Sunday, March 31, 2019
Video review: "The Mule"
Clint Eastwood is almost 90 and still cranking out almost a movie per year as a director/producer. Many of us thought he was done appearing in front of the camera after 2008’s “Gran Torino” and 2012’s “Trouble with the Curve,” but here he is in “The Mule,” playing a nonagenarian who becomes a courier for the drug cartels.
It sounds like Hollywood hoke, but it’s based on a true story written up by Sam Dolnick, which formed the basis of the screenplay by Nick Schenk.
Eastwood plays Earl Stone, a horticulturist who’s reaping a golden years beset by regret because of a lifetime treating his family as secondary to his other passions. When his farm is foreclosed upon he hears about a chance to make some quick cash.
It’s a pretty simple gig: some people put bags in the back of his battered Ford pickup, he drives it a few states over, parks it in a certain spot and leaves the keys in. When he comes back, the bags are replaced by wads of cash. It isn’t hard to suss out what’s going on.
Gradually Earl grows more and more confident in his new venture, spreading money around generously in his hometown. Unbeknownst to him, a crafty DEA agent (Bradley Cooper) is seeking out the legend of “Tata,” the cartel’s sneakiest mule.
Tonally, this is a strange film.

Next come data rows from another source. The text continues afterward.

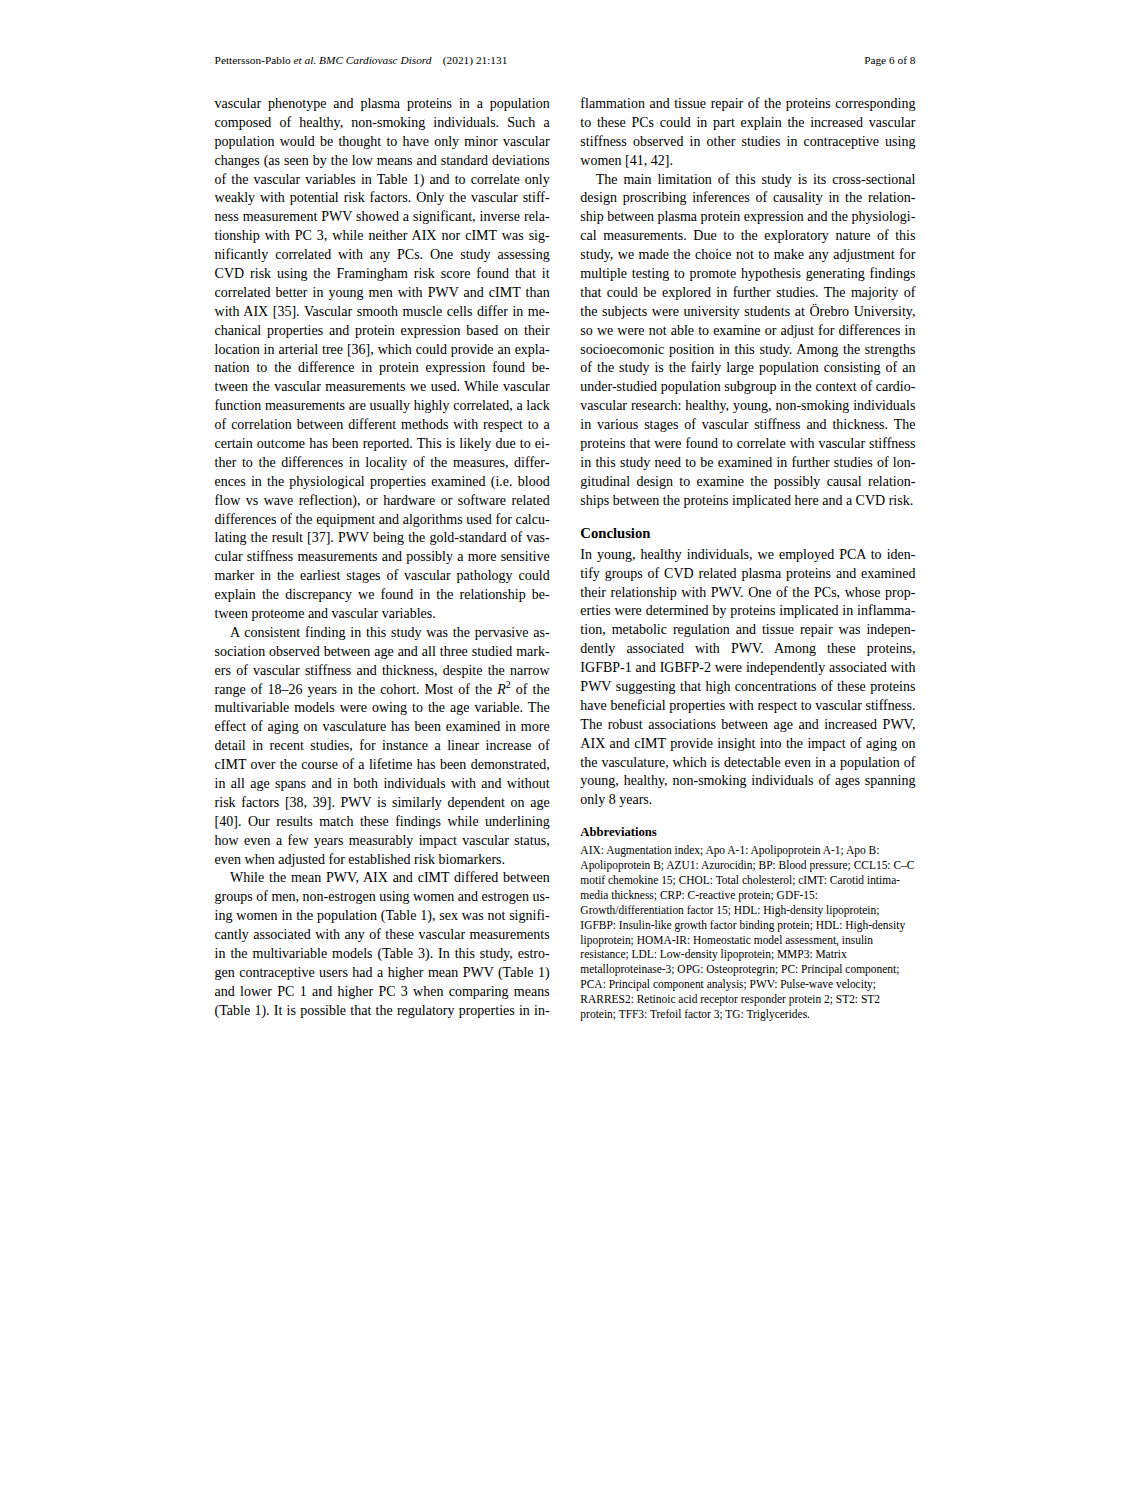Pettersson-Pablo et al. BMC Cardiovasc Disord (2021) 21:131
Page 6 of 8
vascular phenotype and plasma proteins in a population composed of healthy, non-smoking individuals. Such a population would be thought to have only minor vascular changes (as seen by the low means and standard deviations of the vascular variables in Table 1) and to correlate only weakly with potential risk factors. Only the vascular stiffness measurement PWV showed a significant, inverse relationship with PC 3, while neither AIX nor cIMT was significantly correlated with any PCs. One study assessing CVD risk using the Framingham risk score found that it correlated better in young men with PWV and cIMT than with AIX [35]. Vascular smooth muscle cells differ in mechanical properties and protein expression based on their location in arterial tree [36], which could provide an explanation to the difference in protein expression found between the vascular measurements we used. While vascular function measurements are usually highly correlated, a lack of correlation between different methods with respect to a certain outcome has been reported. This is likely due to either to the differences in locality of the measures, differences in the physiological properties examined (i.e. blood flow vs wave reflection), or hardware or software related differences of the equipment and algorithms used for calculating the result [37]. PWV being the gold-standard of vascular stiffness measurements and possibly a more sensitive marker in the earliest stages of vascular pathology could explain the discrepancy we found in the relationship between proteome and vascular variables.
A consistent finding in this study was the pervasive association observed between age and all three studied markers of vascular stiffness and thickness, despite the narrow range of 18–26 years in the cohort. Most of the R2 of the multivariable models were owing to the age variable. The effect of aging on vasculature has been examined in more detail in recent studies, for instance a linear increase of cIMT over the course of a lifetime has been demonstrated, in all age spans and in both individuals with and without risk factors [38, 39]. PWV is similarly dependent on age [40]. Our results match these findings while underlining how even a few years measurably impact vascular status, even when adjusted for established risk biomarkers.
While the mean PWV, AIX and cIMT differed between groups of men, non-estrogen using women and estrogen using women in the population (Table 1), sex was not significantly associated with any of these vascular measurements in the multivariable models (Table 3). In this study, estrogen contraceptive users had a higher mean PWV (Table 1) and lower PC 1 and higher PC 3 when comparing means (Table 1). It is possible that the regulatory properties in inflammation and tissue repair of the proteins corresponding to these PCs could in part explain the increased vascular stiffness observed in other studies in contraceptive using women [41, 42].
The main limitation of this study is its cross-sectional design proscribing inferences of causality in the relationship between plasma protein expression and the physiological measurements. Due to the exploratory nature of this study, we made the choice not to make any adjustment for multiple testing to promote hypothesis generating findings that could be explored in further studies. The majority of the subjects were university students at Örebro University, so we were not able to examine or adjust for differences in socioecomonic position in this study. Among the strengths of the study is the fairly large population consisting of an under-studied population subgroup in the context of cardiovascular research: healthy, young, non-smoking individuals in various stages of vascular stiffness and thickness. The proteins that were found to correlate with vascular stiffness in this study need to be examined in further studies of longitudinal design to examine the possibly causal relationships between the proteins implicated here and a CVD risk.
Conclusion
In young, healthy individuals, we employed PCA to identify groups of CVD related plasma proteins and examined their relationship with PWV. One of the PCs, whose properties were determined by proteins implicated in inflammation, metabolic regulation and tissue repair was independently associated with PWV. Among these proteins, IGFBP-1 and IGBFP-2 were independently associated with PWV suggesting that high concentrations of these proteins have beneficial properties with respect to vascular stiffness. The robust associations between age and increased PWV, AIX and cIMT provide insight into the impact of aging on the vasculature, which is detectable even in a population of young, healthy, non-smoking individuals of ages spanning only 8 years.
Abbreviations
AIX: Augmentation index; Apo A-1: Apolipoprotein A-1; Apo B: Apolipoprotein B; AZU1: Azurocidin; BP: Blood pressure; CCL15: C–C motif chemokine 15; CHOL: Total cholesterol; cIMT: Carotid intima-media thickness; CRP: C-reactive protein; GDF-15: Growth/differentiation factor 15; HDL: High-density lipoprotein; IGFBP: Insulin-like growth factor binding protein; HDL: High-density lipoprotein; HOMA-IR: Homeostatic model assessment, insulin resistance; LDL: Low-density lipoprotein; MMP3: Matrix metalloproteinase-3; OPG: Osteoprotegrin; PC: Principal component; PCA: Principal component analysis; PWV: Pulse-wave velocity; RARRES2: Retinoic acid receptor responder protein 2; ST2: ST2 protein; TFF3: Trefoil factor 3; TG: Triglycerides.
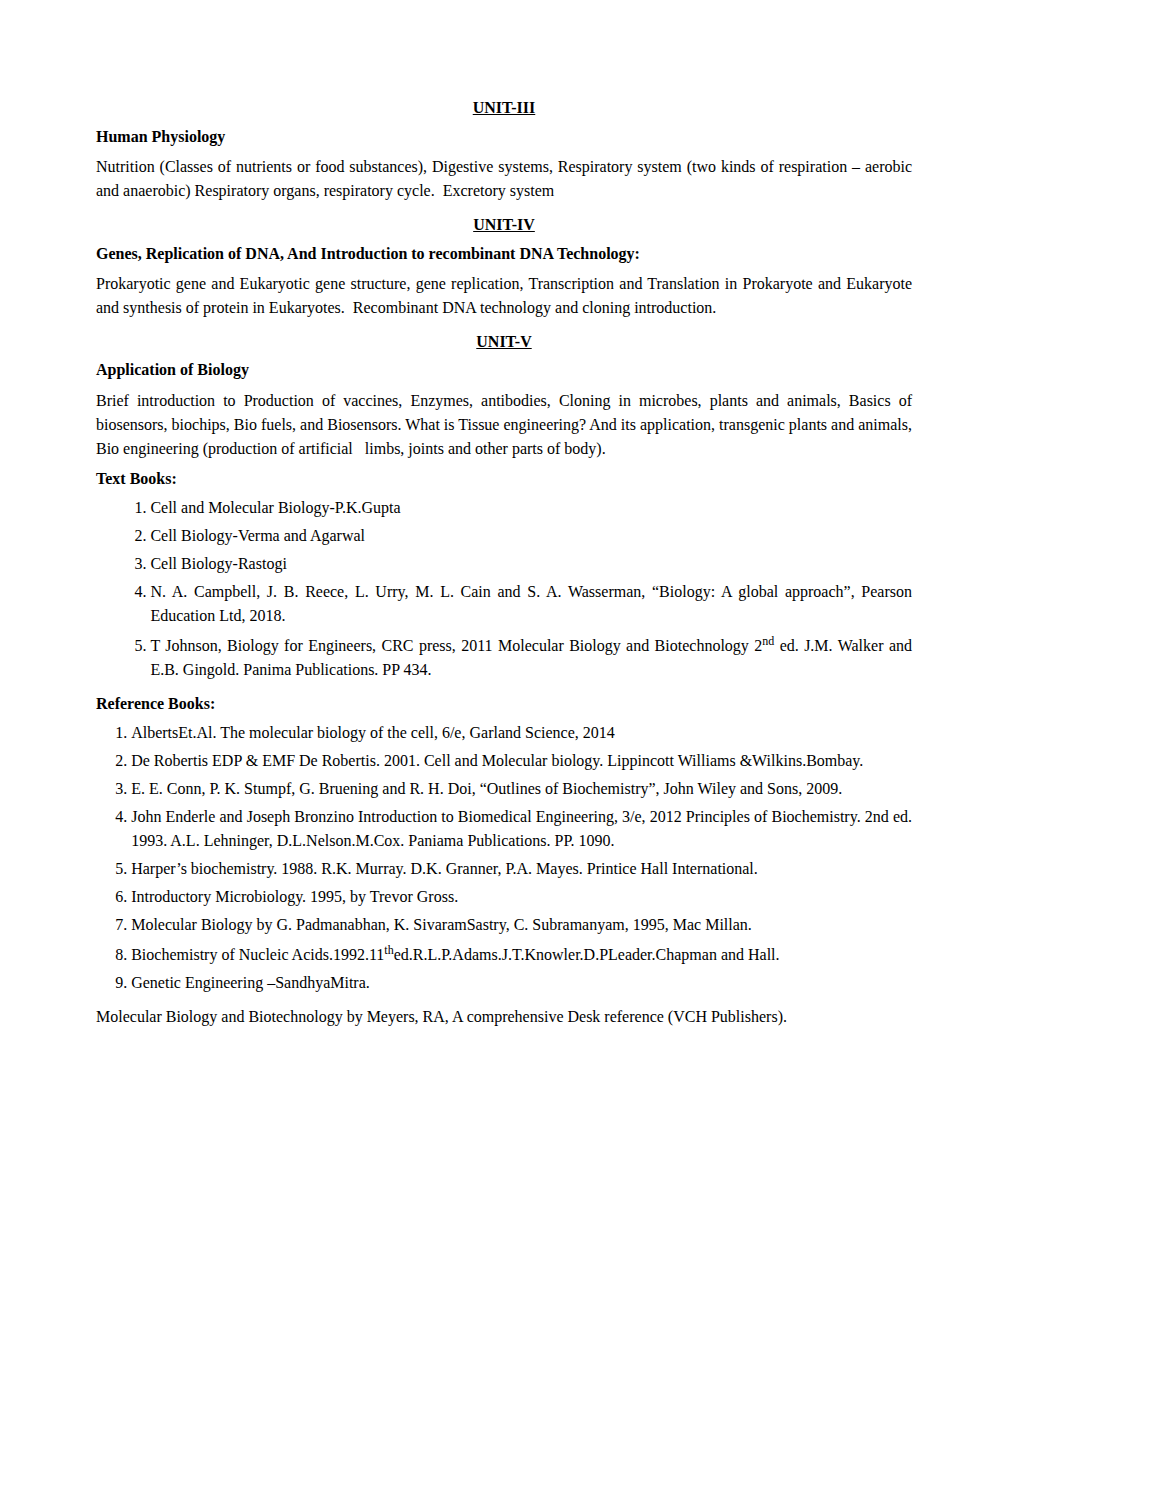UNIT-III
Human Physiology
Nutrition (Classes of nutrients or food substances), Digestive systems, Respiratory system (two kinds of respiration – aerobic and anaerobic) Respiratory organs, respiratory cycle. Excretory system
UNIT-IV
Genes, Replication of DNA, And Introduction to recombinant DNA Technology:
Prokaryotic gene and Eukaryotic gene structure, gene replication, Transcription and Translation in Prokaryote and Eukaryote and synthesis of protein in Eukaryotes. Recombinant DNA technology and cloning introduction.
UNIT-V
Application of Biology
Brief introduction to Production of vaccines, Enzymes, antibodies, Cloning in microbes, plants and animals, Basics of biosensors, biochips, Bio fuels, and Biosensors. What is Tissue engineering? And its application, transgenic plants and animals, Bio engineering (production of artificial limbs, joints and other parts of body).
Text Books:
Cell and Molecular Biology-P.K.Gupta
Cell Biology-Verma and Agarwal
Cell Biology-Rastogi
N. A. Campbell, J. B. Reece, L. Urry, M. L. Cain and S. A. Wasserman, “Biology: A global approach”, Pearson Education Ltd, 2018.
T Johnson, Biology for Engineers, CRC press, 2011 Molecular Biology and Biotechnology 2nd ed. J.M. Walker and E.B. Gingold. Panima Publications. PP 434.
Reference Books:
AlbertsEt.Al. The molecular biology of the cell, 6/e, Garland Science, 2014
De Robertis EDP & EMF De Robertis. 2001. Cell and Molecular biology. Lippincott Williams &Wilkins.Bombay.
E. E. Conn, P. K. Stumpf, G. Bruening and R. H. Doi, “Outlines of Biochemistry”, John Wiley and Sons, 2009.
John Enderle and Joseph Bronzino Introduction to Biomedical Engineering, 3/e, 2012 Principles of Biochemistry. 2nd ed. 1993. A.L. Lehninger, D.L.Nelson.M.Cox. Paniama Publications. PP. 1090.
Harper’s biochemistry. 1988. R.K. Murray. D.K. Granner, P.A. Mayes. Printice Hall International.
Introductory Microbiology. 1995, by Trevor Gross.
Molecular Biology by G. Padmanabhan, K. SivaramSastry, C. Subramanyam, 1995, Mac Millan.
Biochemistry of Nucleic Acids.1992.11thed.R.L.P.Adams.J.T.Knowler.D.PLeader.Chapman and Hall.
Genetic Engineering –SandhyaMitra.
Molecular Biology and Biotechnology by Meyers, RA, A comprehensive Desk reference (VCH Publishers).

It starts out very fun-and-games, becomes a cat-and-mouse chase in the middle and then turns toward tragedy in the last act. Each piece works well on its own, though they don’t especially mesh.
“The Mule” is the sort of film you sit back and enjoy, but afterward wonder what it all was really about.
Bonus features on Clint Eastwood flicks tend to be rather sparse -- the old-school director isn’t much for promoting his material -- and this one is no exception. There is a making-of documentary, “Nobody Runs Forever: the Making of the Mule” and a Toby Keith music video, “Don’t Let the Old Man In.”